▶ [Exercise prompt]
Answer these questions using the text on CO2 storage in oil and gas fields, one line each.
1. Which effects cause some invading water to be trapped in the pore space?
2. Up to what pressure is CO2 assumed to be injected into depleted oil and gas reservoirs?
3. What kind of reserves do the state-by-state figures for India quote?

Following Bachu et al. (2007) the underlying assumption made in the estimates of the CO2 storage capacity of oil and gas fields is that the volume previously occupied by the produced hydrocarbons is available for CO2 storage. This assumption is generally valid for pressure-depleted reservoirs that are not in hydrodynamic contact with an aquifer, or that are not flooded during secondary and tertiary oil recovery. In reservoirs that are in hydrodynamic contact with an underlying aquifer, or are purposefully water-flooded during secondary production, formation water or injected water invades the reservoir as the pressure declines because of production, leading to a decrease in the pore space available for CO2 storage. CO2 injection can partially reverse any water influx, thus making more pore space available for CO2. However, not all the previously hydrocarbon-saturated pore space will become available for CO2 because some of the invading water will be trapped in the pore space due to capillarity, viscous fingering and gravity effects (Stevens et al., 2001).

Another important assumption is that CO2 will be injected into depleted oil and gas reservoirs until the reservoir pressure is brought back to the initial (virgin) reservoir pressure. In some cases reservoir depletion could damage the integrity of the reservoir and/or caprock, in which case it might not be possible to inject until the initial reservoir pressure is reached and the capacity would be lower. In other cases the pressure could be raised beyond the original reservoir pressure as long as it remains safely below the lesser of the capillary entry pressure and the threshold rock-fracturing pressure of the seal (caprock), in which case the CO2 storage capacity would be higher due to CO2 compression. However, raising the storage pressure to or beyond the original reservoir pressure requires a case-by-case reservoir analysis that is not practical for basin-scale evaluations.

Finally, in many cases the structure that hosts a hydrocarbon reservoir is not filled with oil and/or gas to the spill point. In such cases, the additional pore space down to the spill point might also be used for CO2 storage, but, to achieve this, the pressure would have to be increased beyond the original reservoir pressure, as discussed previously. In the time available for this study, it was not possible to determine which of the oil and gas fields were filled to spill point, so it was assumed that they were all full to spill point before production started.

Storage capacity calculations

There is no published information at all about many of the oil and gas fields in India. The CO2 storage capacity of these fields could not be estimated individually. State-by-state reserves figures are available in India but the reserves quoted are remaining reserves rather than remaining plus recovered reserves.

▶ [Dataset records]
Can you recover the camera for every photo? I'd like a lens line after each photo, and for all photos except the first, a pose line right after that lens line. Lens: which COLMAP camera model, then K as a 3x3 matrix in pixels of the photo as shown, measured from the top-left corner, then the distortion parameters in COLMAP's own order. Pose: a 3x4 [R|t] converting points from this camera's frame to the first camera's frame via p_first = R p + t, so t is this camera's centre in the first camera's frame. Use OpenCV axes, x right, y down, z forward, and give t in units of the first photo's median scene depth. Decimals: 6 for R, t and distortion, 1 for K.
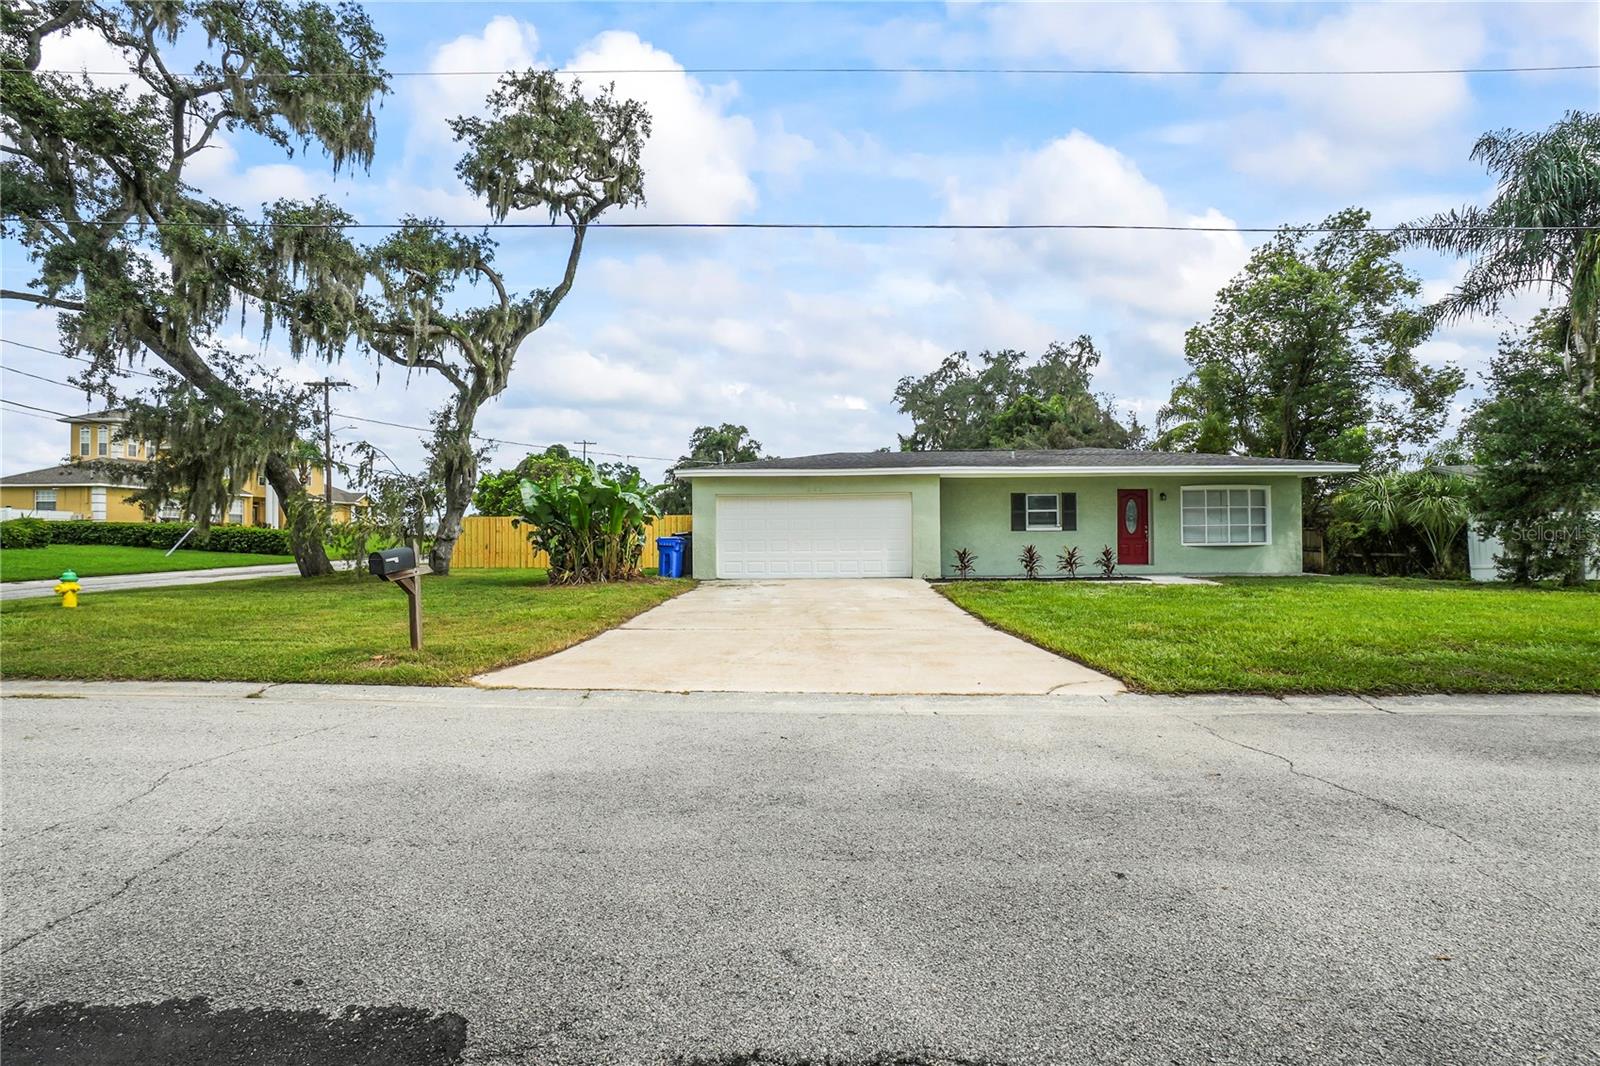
lens RADIAL K [[710.1, 0, 800.0], [0, 710.1, 533.0], [0, 0, 1]] dist [-0.062048, 0.020444]
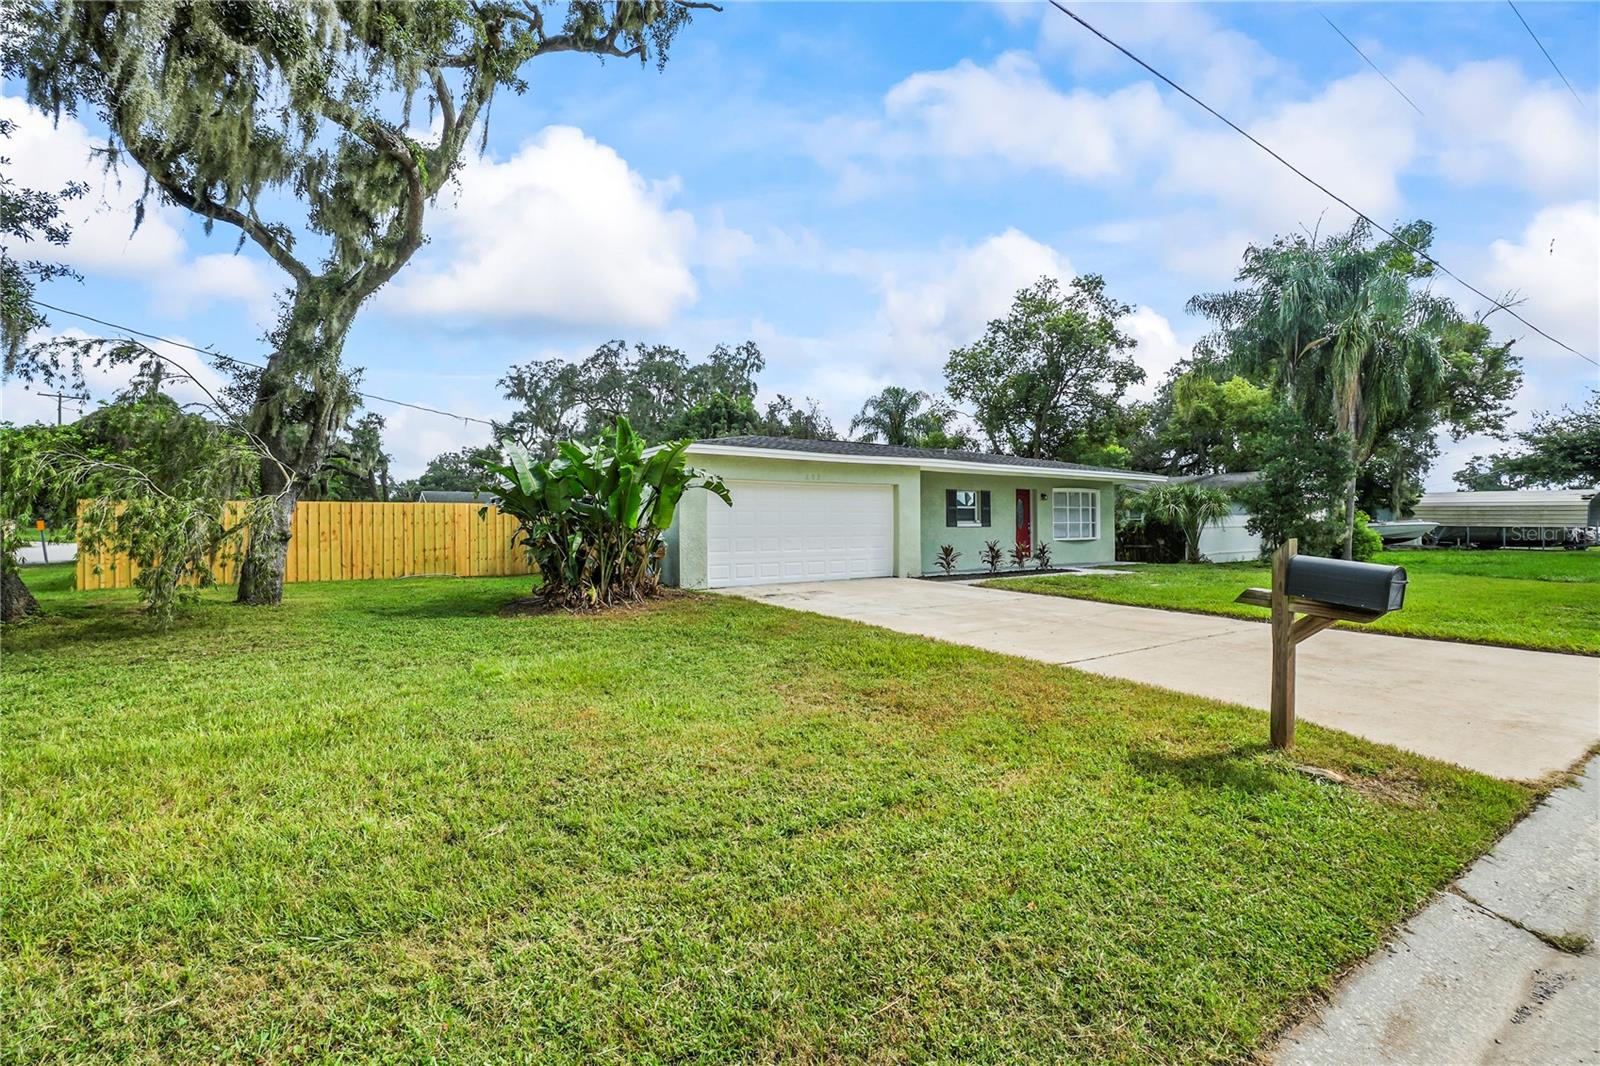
lens RADIAL K [[697.0, 0, 794.7], [0, 697.0, 537.2], [0, 0, 1]] dist [-0.062673, 0.019630]
pose [[0.818669, -0.006811, 0.574225, -0.457947], [-0.000716, 0.999917, 0.012881, -0.000860], [-0.574265, -0.010957, 0.818596, 0.313410]]
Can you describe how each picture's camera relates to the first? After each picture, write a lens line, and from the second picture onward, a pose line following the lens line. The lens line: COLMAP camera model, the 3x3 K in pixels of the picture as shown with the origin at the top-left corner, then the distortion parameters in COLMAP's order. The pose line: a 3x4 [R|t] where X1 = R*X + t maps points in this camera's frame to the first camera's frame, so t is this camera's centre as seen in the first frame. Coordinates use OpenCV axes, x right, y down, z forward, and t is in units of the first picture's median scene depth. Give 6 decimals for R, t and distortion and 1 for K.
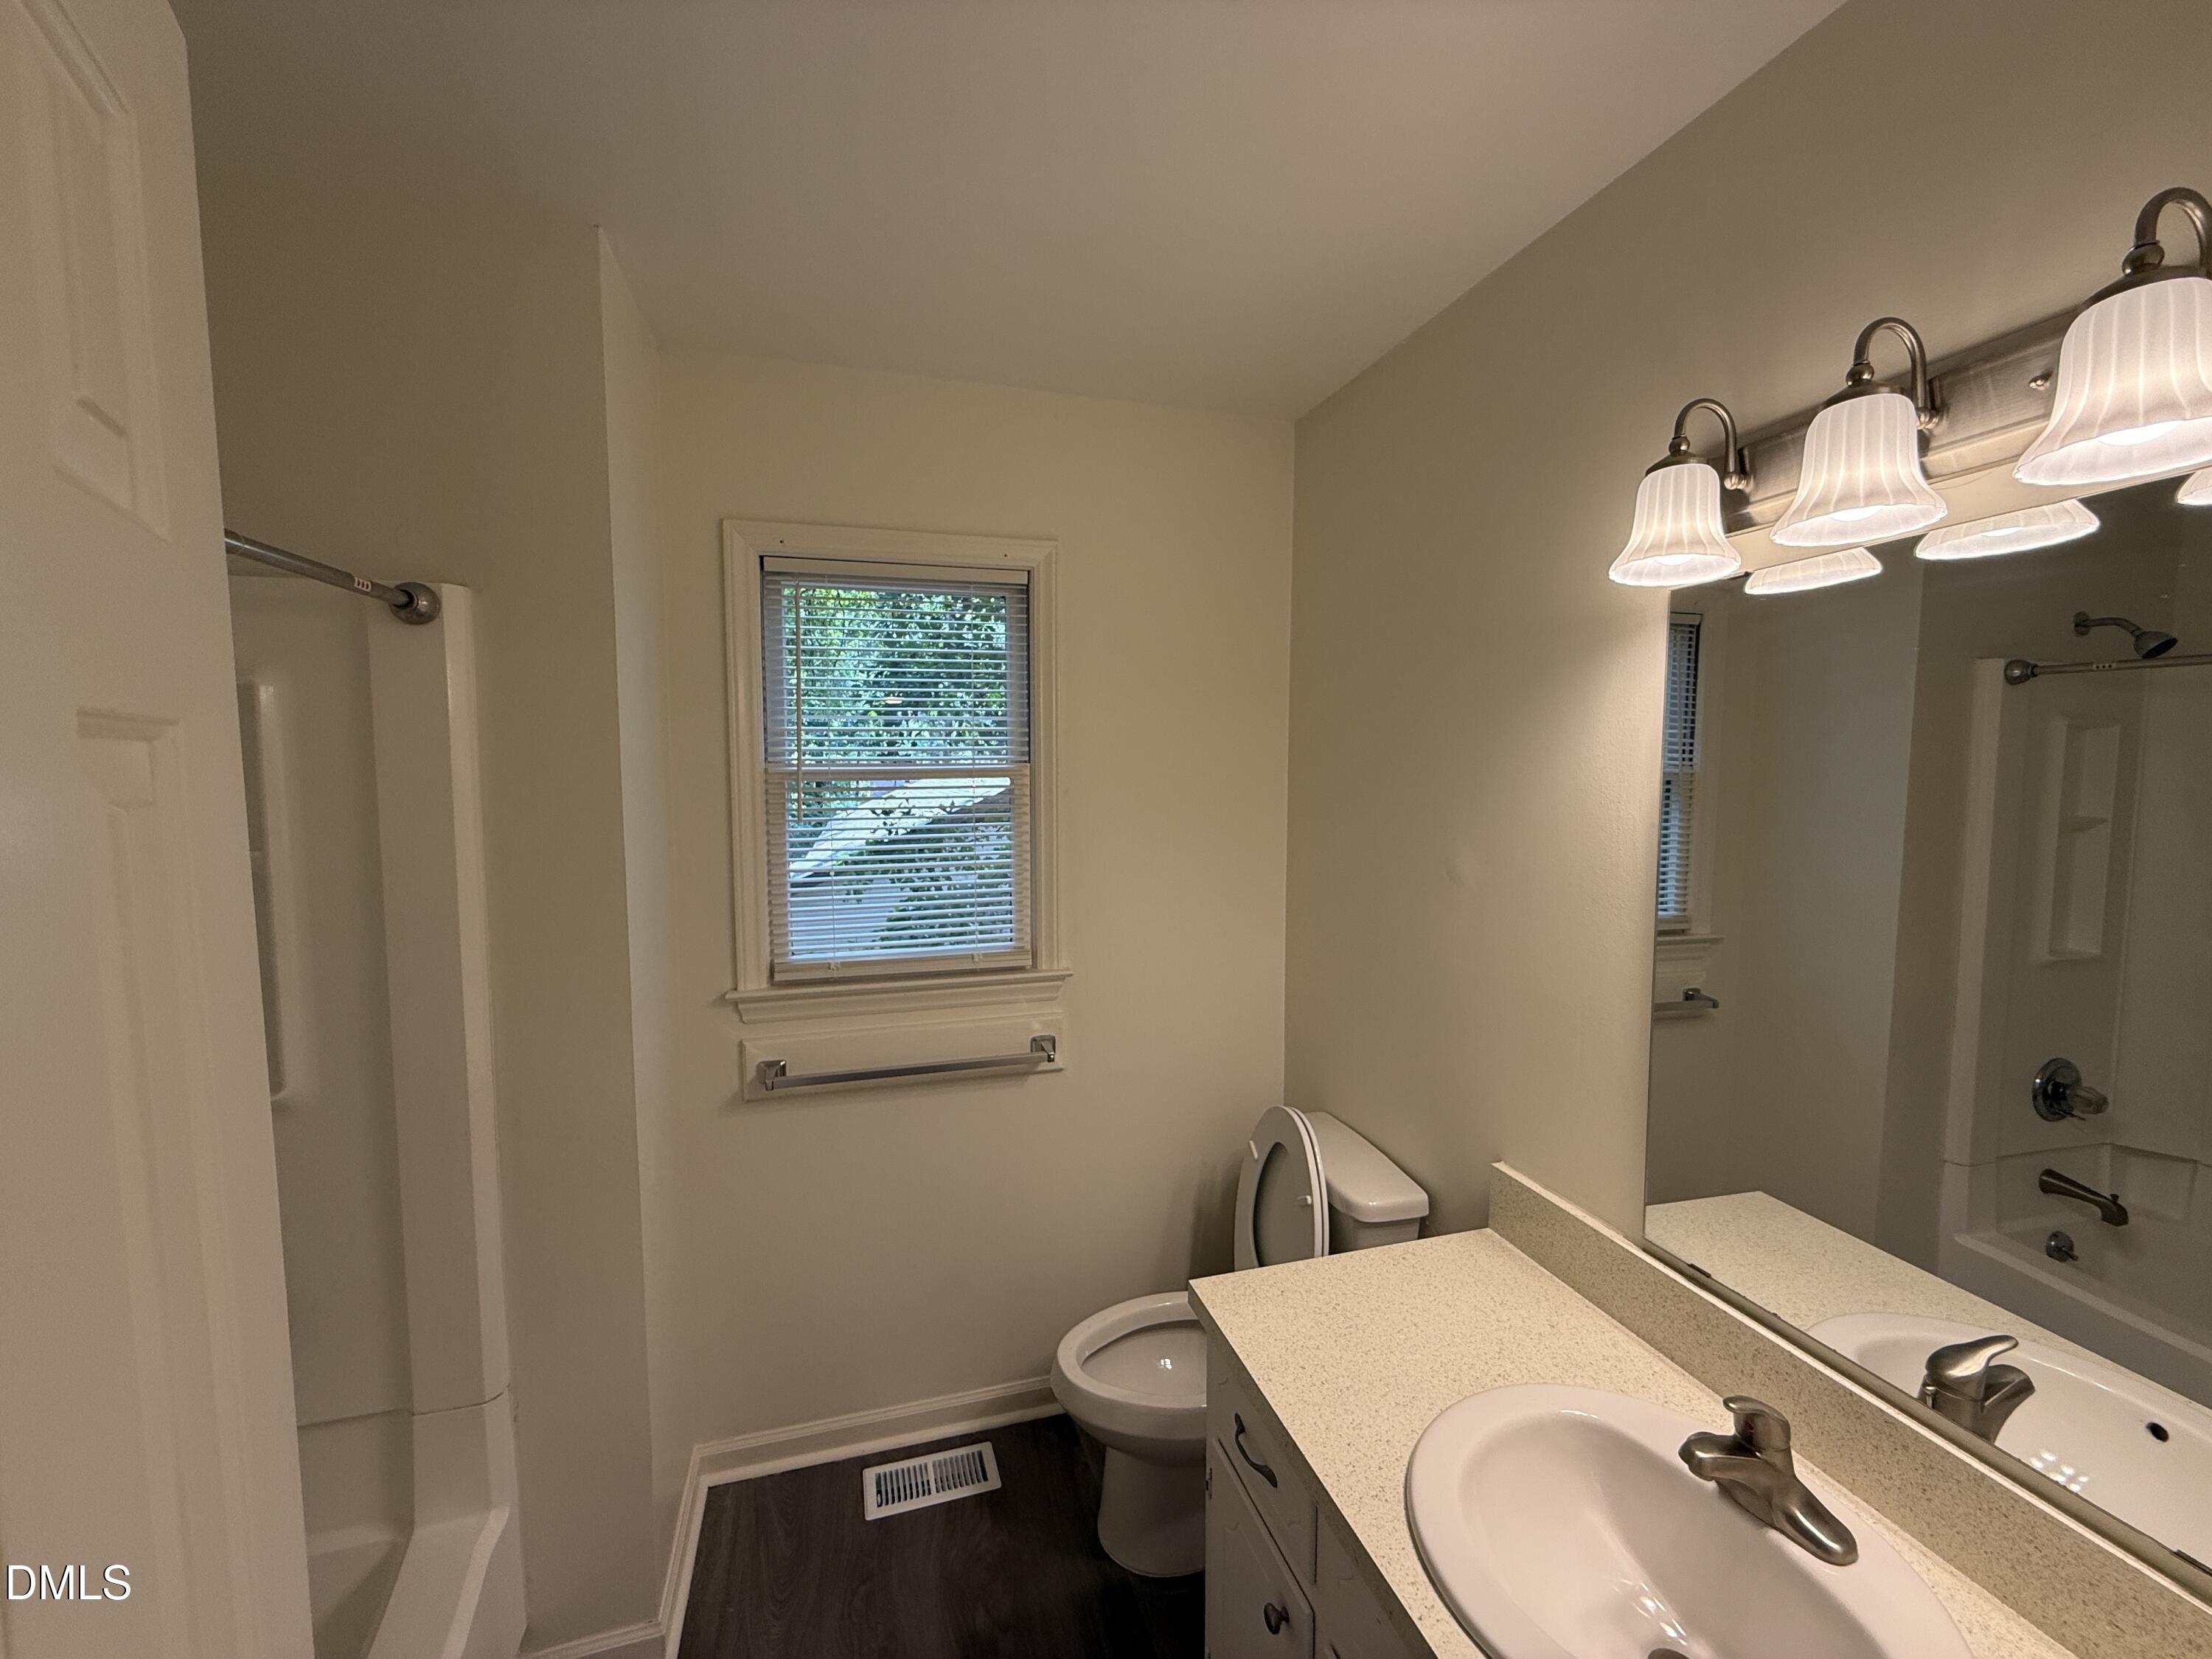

▶ [Task result]
1. Capillarity, viscous fingering and gravity effects.
2. The initial (virgin) reservoir pressure.
3. Remaining reserves, rather than remaining plus recovered reserves.